# Anyone ever dealt with "Chopper's Music" on eBay?



## torndownunit (May 14, 2006)

I have a few favourite searchs on eBay I get email notification of. An item was listed on 'Chopper's Music" which says it's located in Edmonton. Have any of you guys dealt with them?

Not trying to plug in any because I have never dealt with them, but they have some good looking prices for a Canadian store.


----------



## Hamm Guitars (Jan 12, 2007)

I've bought the odd little thing from them, mostly for testing purposes. I've never bought pickups from them or anything made of wood though.

Service and shipping were fine, I had no problem with them at all.


----------



## The Kicker Of Elves (Jul 20, 2006)

Hamm Guitars said:


> I've bought the odd little thing from them, mostly for testing purposes. I've never bought pickups from them or anything made of wood though.
> 
> Service and shipping were fine, I had no problem with them at all.


I've had almost the identical experience...

Bought a switch here, some cable there. Usually something minor that I need within a week (therefore can't order from Guitar Parts Canada) but doesn't justify driving a long distance to find a shop that carries parts.

Last couple of parts I've bought (pots, knobs) I've gotten at Sherwood Music in Kitchener.


Chopper's, like Greasy Groove and WeedSellit are fine for little Buy It Now items off eBay.
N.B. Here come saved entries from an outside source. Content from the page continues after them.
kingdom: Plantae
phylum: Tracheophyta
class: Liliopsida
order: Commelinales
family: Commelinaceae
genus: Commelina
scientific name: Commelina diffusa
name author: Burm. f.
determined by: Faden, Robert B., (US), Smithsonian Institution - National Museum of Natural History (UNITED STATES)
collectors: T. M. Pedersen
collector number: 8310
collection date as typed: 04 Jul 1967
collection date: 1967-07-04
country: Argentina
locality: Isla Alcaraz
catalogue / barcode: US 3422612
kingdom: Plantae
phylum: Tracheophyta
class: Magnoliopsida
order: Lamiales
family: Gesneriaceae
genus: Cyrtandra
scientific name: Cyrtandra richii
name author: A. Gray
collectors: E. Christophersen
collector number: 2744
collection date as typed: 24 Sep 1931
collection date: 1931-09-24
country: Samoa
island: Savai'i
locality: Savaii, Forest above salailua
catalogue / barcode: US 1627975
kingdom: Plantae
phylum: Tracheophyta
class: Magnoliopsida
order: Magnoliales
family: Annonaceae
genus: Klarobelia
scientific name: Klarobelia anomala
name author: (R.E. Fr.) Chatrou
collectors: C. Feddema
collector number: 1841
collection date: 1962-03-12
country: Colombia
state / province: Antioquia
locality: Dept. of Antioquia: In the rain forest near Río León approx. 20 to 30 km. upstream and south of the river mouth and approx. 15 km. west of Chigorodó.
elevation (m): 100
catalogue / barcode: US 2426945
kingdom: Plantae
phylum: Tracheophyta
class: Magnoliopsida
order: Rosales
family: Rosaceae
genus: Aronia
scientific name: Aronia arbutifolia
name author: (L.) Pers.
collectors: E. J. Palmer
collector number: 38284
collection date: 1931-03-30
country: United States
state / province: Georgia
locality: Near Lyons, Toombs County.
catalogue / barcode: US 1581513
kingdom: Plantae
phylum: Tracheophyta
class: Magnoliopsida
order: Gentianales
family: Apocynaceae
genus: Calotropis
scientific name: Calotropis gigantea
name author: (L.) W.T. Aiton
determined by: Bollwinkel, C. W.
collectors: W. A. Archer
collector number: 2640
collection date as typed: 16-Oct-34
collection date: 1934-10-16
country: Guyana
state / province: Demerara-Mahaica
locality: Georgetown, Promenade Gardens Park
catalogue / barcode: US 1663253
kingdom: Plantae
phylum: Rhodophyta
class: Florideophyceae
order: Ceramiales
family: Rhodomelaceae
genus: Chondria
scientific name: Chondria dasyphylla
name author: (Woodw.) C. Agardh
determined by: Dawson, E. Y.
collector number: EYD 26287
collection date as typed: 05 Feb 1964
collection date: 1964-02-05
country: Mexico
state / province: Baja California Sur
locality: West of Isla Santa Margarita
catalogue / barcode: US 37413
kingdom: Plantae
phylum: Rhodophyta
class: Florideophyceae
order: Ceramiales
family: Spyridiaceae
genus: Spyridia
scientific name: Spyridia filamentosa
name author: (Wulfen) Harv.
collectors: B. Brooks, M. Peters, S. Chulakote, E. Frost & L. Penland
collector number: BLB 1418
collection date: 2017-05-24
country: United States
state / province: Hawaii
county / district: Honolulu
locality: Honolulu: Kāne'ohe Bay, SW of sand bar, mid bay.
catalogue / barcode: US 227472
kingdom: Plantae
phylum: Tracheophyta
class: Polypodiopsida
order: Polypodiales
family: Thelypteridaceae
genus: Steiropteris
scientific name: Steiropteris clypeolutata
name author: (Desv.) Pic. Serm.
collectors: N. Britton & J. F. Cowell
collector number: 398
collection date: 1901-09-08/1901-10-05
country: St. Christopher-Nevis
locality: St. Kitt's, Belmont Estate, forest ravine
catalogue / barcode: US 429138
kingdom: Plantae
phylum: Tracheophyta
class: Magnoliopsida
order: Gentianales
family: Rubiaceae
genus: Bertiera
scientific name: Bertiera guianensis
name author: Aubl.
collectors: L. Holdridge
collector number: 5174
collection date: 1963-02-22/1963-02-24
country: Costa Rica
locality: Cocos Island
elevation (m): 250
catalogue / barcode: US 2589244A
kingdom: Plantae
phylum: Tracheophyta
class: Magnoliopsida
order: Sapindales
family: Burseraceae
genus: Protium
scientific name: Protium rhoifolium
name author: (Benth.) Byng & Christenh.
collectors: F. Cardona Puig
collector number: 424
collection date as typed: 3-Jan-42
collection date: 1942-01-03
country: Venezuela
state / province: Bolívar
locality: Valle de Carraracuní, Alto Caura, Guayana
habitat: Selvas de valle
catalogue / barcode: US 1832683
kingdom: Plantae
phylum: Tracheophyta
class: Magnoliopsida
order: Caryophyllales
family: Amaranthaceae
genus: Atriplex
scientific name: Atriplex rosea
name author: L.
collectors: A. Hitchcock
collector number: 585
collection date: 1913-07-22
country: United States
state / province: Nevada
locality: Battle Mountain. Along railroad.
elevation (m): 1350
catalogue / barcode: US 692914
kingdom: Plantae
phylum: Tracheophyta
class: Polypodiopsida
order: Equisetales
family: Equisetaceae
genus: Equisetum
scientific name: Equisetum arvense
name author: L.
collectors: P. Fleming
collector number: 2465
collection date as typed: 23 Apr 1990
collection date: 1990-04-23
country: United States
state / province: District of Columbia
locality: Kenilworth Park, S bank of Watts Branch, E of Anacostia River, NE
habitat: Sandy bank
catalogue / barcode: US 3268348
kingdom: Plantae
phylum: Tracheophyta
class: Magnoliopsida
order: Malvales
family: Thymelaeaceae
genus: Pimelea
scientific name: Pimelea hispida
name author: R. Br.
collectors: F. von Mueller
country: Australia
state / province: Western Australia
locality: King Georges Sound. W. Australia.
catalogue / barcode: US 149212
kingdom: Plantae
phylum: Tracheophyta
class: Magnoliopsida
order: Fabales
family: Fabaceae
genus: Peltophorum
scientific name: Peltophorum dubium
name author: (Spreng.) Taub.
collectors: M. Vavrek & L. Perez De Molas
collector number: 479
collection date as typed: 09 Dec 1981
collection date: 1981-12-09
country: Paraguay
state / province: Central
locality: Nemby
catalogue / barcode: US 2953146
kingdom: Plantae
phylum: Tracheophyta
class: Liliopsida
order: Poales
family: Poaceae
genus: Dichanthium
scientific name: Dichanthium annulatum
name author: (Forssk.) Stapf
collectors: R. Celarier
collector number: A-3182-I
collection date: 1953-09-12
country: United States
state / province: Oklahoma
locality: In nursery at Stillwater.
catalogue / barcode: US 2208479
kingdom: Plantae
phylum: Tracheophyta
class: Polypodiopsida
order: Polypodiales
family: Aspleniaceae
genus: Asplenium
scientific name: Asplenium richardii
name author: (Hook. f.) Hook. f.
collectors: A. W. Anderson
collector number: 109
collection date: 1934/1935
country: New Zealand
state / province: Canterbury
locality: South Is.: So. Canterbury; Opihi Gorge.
Wouldn't buy one of their pickups or something really expensive (sight unseen) but for what they normally sell on eBay they are good.


----------



## torndownunit (May 14, 2006)

They had some Tele pickguards and bridges for a decent price. That is how I found the page.


----------



## traynor_garnet (Feb 22, 2006)

I've eyed their Strat pickguards a few times but I keep fearing it will be cheap and crappy. The guy wouldn't let me pick it up in person so I didn't purchase.

TG


----------



## PaulS (Feb 27, 2006)

Have ordered from them and service was very good. Haven't tried the Diesel pickups .


----------



## The Kicker Of Elves (Jul 20, 2006)

traynor_garnet said:


> I've eyed their Strat pickguards a few times but I keep fearing it will be cheap and crappy. The guy wouldn't let me pick it up in person so I didn't purchase.
> 
> TG


I'll post my impressions of one of their pickguards when the HSS one I ordered arrives...


----------



## torndownunit (May 14, 2006)

The Kicker Of Elves said:


> I'll post my impressions of one of their pickguards when the HSS one I ordered arrives...



Kicker, thanks that would be a help.


----------